Exercise data:
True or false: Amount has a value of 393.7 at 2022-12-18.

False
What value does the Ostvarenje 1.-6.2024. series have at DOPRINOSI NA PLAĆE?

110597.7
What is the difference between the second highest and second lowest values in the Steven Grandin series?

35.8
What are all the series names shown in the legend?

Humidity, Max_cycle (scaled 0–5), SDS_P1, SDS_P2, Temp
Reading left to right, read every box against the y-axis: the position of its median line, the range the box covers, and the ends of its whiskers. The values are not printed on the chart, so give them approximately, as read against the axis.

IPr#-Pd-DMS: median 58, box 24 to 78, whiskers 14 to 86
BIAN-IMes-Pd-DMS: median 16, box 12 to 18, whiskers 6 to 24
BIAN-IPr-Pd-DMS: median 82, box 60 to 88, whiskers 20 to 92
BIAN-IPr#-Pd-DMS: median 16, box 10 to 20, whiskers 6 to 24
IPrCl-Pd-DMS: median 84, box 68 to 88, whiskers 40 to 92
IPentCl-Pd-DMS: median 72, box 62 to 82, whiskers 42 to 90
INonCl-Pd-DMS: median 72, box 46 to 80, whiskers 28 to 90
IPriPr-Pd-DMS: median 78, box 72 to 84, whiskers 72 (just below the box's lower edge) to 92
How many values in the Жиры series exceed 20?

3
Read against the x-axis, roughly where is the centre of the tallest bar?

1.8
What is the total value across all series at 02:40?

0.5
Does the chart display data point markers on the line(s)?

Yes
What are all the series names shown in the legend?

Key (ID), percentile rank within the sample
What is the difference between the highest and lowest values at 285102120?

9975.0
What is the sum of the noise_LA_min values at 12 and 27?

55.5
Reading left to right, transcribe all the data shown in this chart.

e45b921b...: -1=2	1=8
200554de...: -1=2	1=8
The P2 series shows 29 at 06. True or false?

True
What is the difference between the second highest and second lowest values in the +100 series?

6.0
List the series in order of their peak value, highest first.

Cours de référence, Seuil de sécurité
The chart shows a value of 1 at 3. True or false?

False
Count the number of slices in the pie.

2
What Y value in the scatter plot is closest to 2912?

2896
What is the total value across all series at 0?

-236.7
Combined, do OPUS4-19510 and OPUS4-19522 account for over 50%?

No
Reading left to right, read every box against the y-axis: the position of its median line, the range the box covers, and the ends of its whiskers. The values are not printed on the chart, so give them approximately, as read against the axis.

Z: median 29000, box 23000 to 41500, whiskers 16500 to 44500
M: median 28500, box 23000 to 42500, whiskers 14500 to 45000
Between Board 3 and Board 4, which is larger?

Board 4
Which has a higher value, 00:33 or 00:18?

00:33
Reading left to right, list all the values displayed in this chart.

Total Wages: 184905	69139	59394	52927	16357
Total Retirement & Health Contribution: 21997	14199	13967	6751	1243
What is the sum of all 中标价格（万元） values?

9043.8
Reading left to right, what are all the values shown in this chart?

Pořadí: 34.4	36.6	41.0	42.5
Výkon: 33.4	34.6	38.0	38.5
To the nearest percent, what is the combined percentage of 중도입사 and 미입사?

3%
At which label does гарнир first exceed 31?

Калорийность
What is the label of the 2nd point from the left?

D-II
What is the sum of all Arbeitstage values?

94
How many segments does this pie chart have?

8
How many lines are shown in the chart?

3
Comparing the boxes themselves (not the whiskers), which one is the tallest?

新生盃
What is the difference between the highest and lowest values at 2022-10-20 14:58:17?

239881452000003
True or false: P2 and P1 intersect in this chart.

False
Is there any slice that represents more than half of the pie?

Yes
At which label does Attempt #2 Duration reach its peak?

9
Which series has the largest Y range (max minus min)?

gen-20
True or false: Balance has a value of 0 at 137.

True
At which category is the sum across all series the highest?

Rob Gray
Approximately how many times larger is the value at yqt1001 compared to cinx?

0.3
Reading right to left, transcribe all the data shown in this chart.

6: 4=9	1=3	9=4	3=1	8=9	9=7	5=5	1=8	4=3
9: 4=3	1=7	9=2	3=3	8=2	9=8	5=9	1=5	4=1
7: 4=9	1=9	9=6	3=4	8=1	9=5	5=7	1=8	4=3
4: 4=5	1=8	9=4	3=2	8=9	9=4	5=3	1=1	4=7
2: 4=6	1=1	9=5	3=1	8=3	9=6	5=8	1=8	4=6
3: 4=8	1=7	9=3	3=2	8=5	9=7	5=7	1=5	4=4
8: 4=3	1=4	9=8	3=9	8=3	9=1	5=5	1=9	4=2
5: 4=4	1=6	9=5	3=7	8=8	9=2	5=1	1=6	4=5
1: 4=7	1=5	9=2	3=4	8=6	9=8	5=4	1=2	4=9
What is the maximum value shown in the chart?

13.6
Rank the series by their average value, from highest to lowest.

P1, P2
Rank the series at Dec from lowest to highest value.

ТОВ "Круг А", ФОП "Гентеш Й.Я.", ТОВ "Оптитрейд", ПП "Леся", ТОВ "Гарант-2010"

Exercise: Pick out each line above that contains the word "point", and copy those lines.

Reply:
Does the chart display data point markers on the line(s)?
What is the label of the 2nd point from the left?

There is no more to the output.